The last piece of the puzzle: the GC cannot complete the thread flip until all objects have been relocated to "to" space, and it can't relocate arrays until ReleasePrimitiveArrayCritical
is called for each outstanding GetPrimitiveArrayCritical
. The main thread was attempting to call GetPrimitiveArrayCritical
and the GC was blocking that until it finished the thread flip.
1 at art::JNI::GetPrimitiveArrayCritical 2 at art::(anonymous namespace)::CheckJNI::GetPrimitiveArrayCritical 3 at android::NativeApplyStyle 4 at android.content.res.AssetManager.applyStyle 5 at android.content.res.ResourcesImpl$ThemeImpl.obtainStyledAttributes 6 at android.content.res.Resources$Theme.obtainStyledAttributes 7 at android.content.Context.obtainStyledAttributes 8 at android.view.View.<init> 9 at android.widget.TextView.<init> 10 ...
Fixing the problem in AOSP
This problematic use of GetPrimitiveArrayCritical
has been in AOSP since 2013, but it didn't actually become a problem until a year a half later when Lollipop was released, which included Android's first moving garbage collector (you can learn about the history of garbage collection on Android here).
We prepared a change to use a non-Critical
API variant within android_hardware_UsbDeviceConnection_bulk_request
. The problem occurred on our own hardware so we could ship a fix independently of AOSP, but we chose to upstream our fix too. In addition to keeping our sources in sync with AOSP we also benefitted from more thorough code reviews and testing, which uncovered a subtle flaw in our first attempt. Others had reported the same issue years earlier, so they will benefit from this fix too.
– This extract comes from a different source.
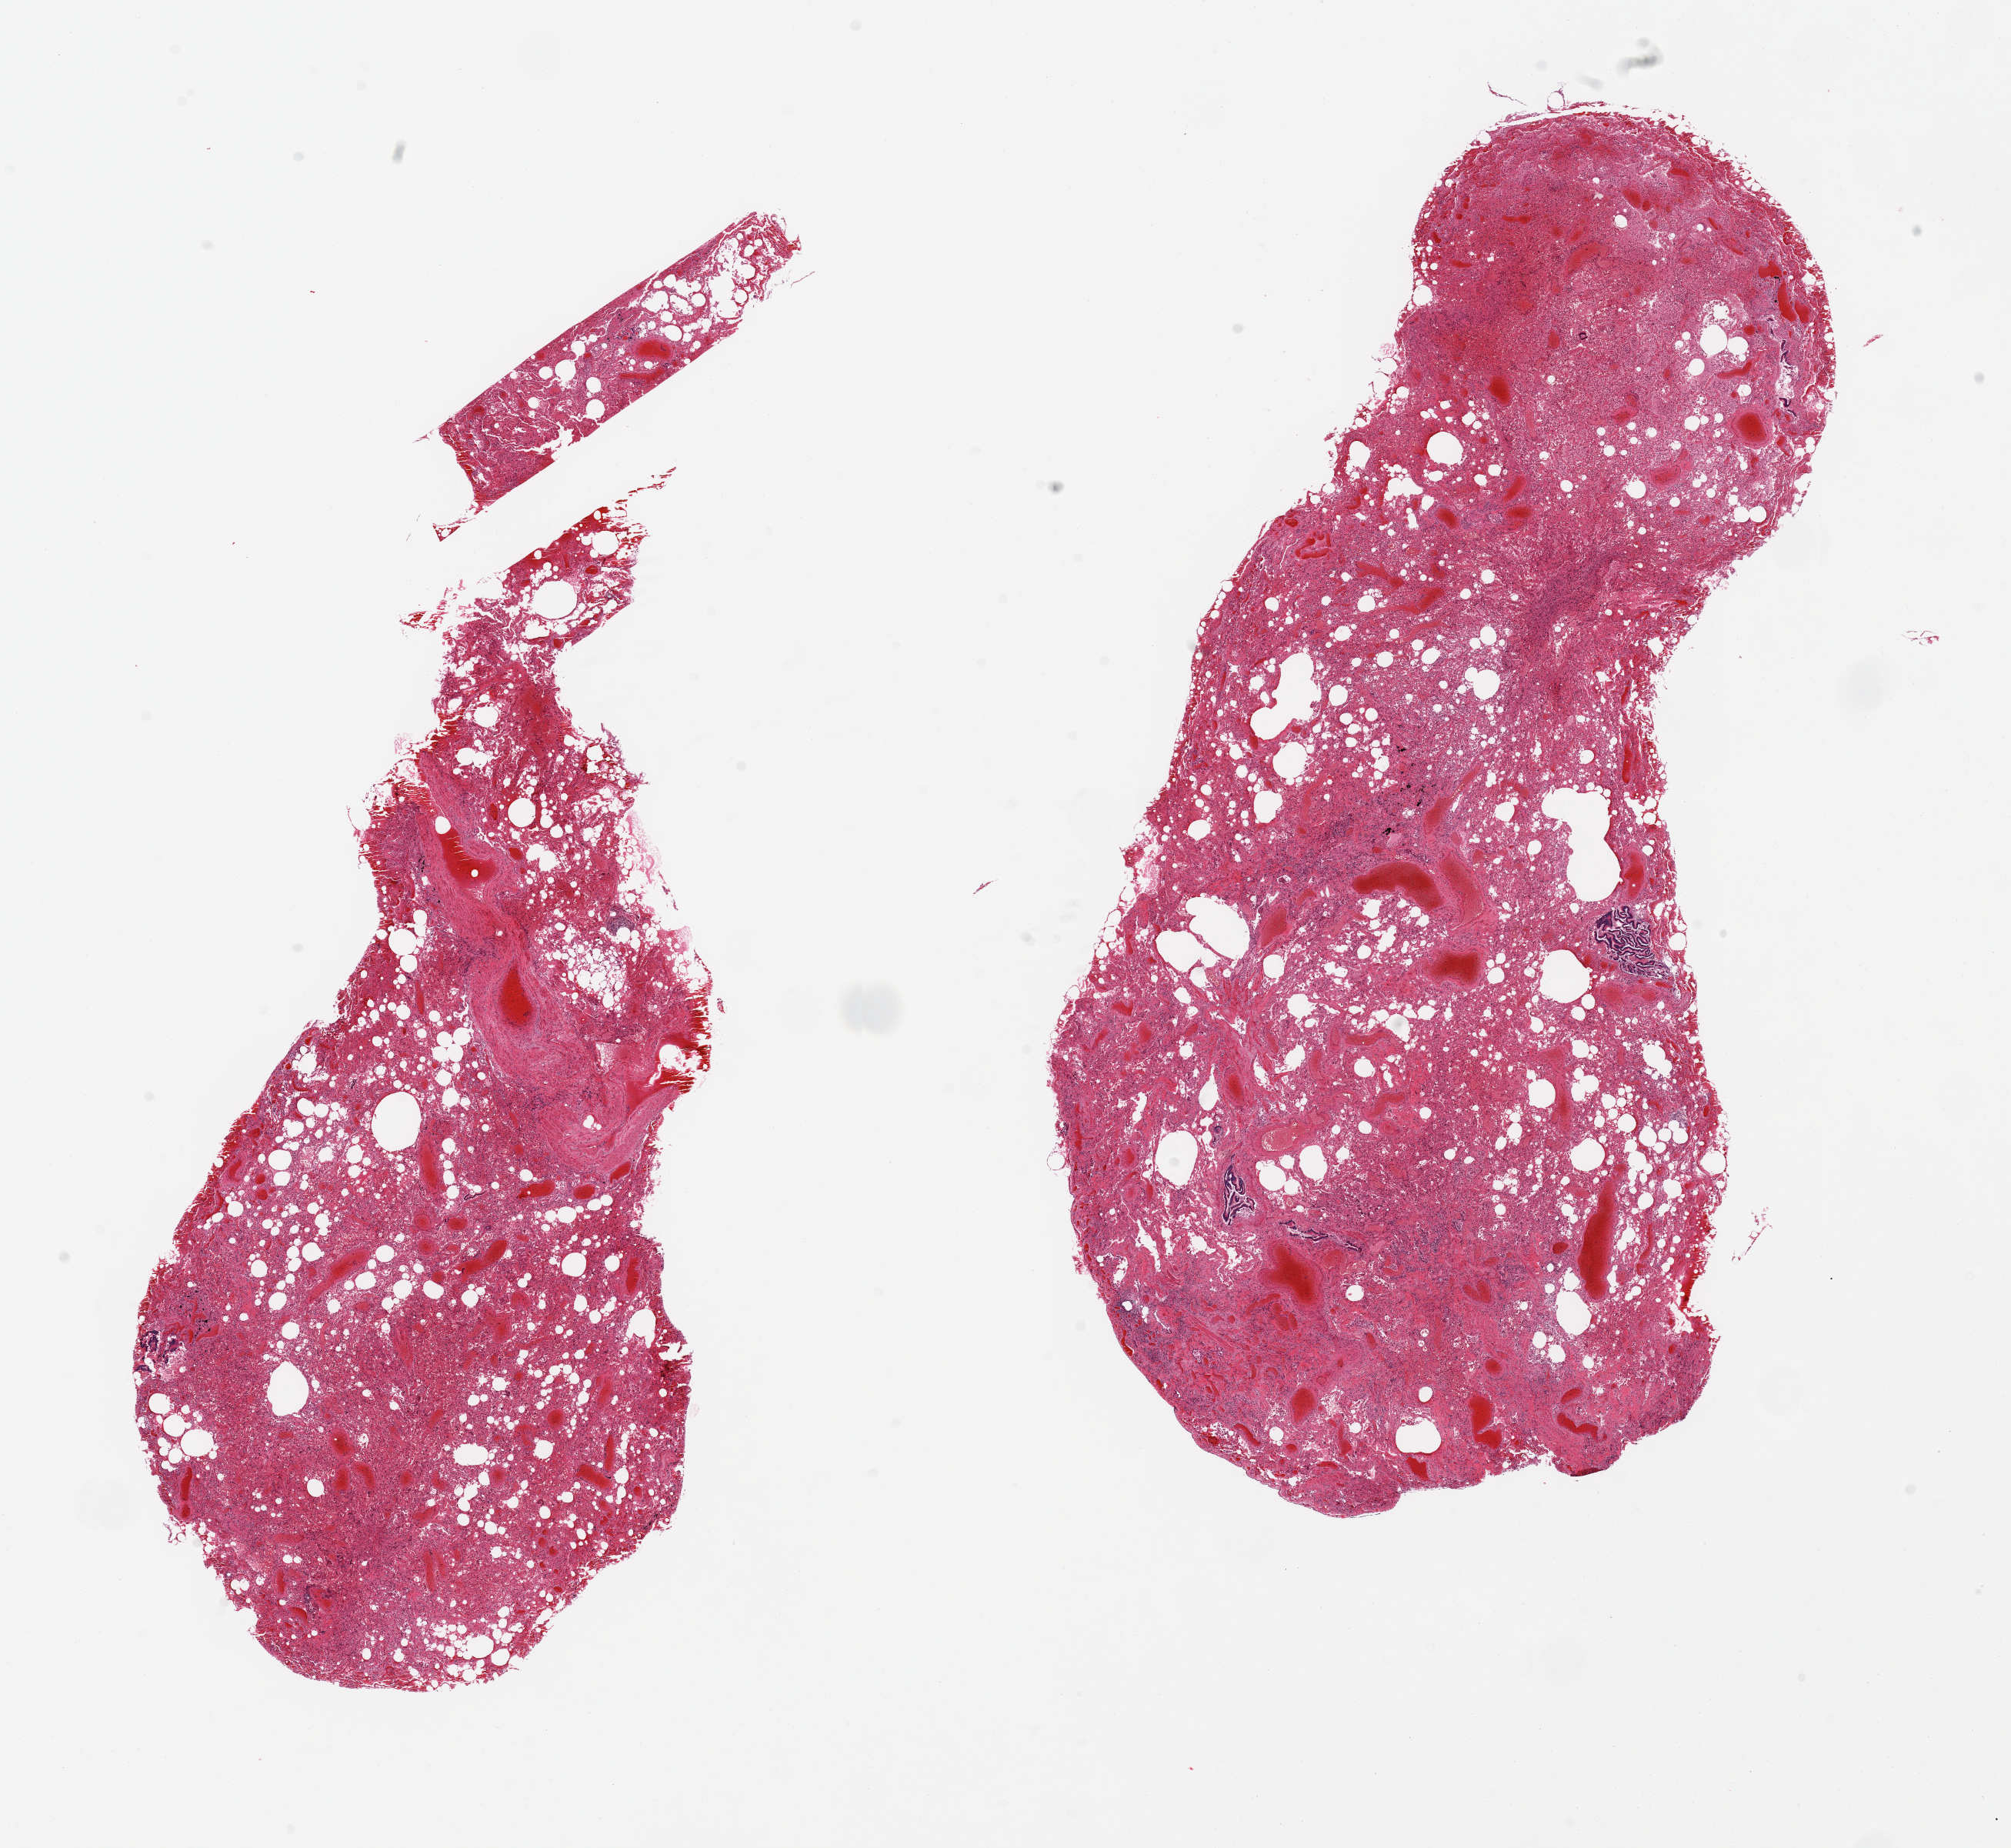
Haematoxylin and eosin whole-slide image, a low-resolution overview of the entire scanned area, about 20.7 x 19.0 mm (slide scanned at 20x). PAXgene-fixed paraffin-embedded (PFPE) section. Sampled site (target tissue): lung. Donor tissue sample. Donor: female.
Review note (as recorded): 2 pieces, diffuse moderate-marked acute/chronic pneumonitis/congestion.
We eventually identified this problem in some of our production ANR traces, which led us to identifying the same problem in android_hardware_UsbDeviceConnection_control_request
.
Our changesets:
- https://android-review.googlesource.com/c/platform/frameworks/base/+/3056082
- https://android-review.googlesource.com/c/platform/frameworks/base/+/3341974
Both are in Android 16, ensuring the fix is available to a wide audience.
Results
Even before we fixed the problem at the OS level we were able to work around the issue by using UsbRequest
instead of bulkTransfer
. We saw our P90 latency decrease by nearly 40%.
Takeaways
- Monitor your application's performance in production so you know when your customers experience problems.
- Follow API contracts, but when things go wrong it pays to also understand the theory behind those contracts.
- Android provides powerful tools — like Perfetto and Simpleperf — for understanding your application's behavior.
- No code of non-trivial size is perfect. Platform bugs are rare, but they do occur.
- Contributing to open-source is in everyone's best interest.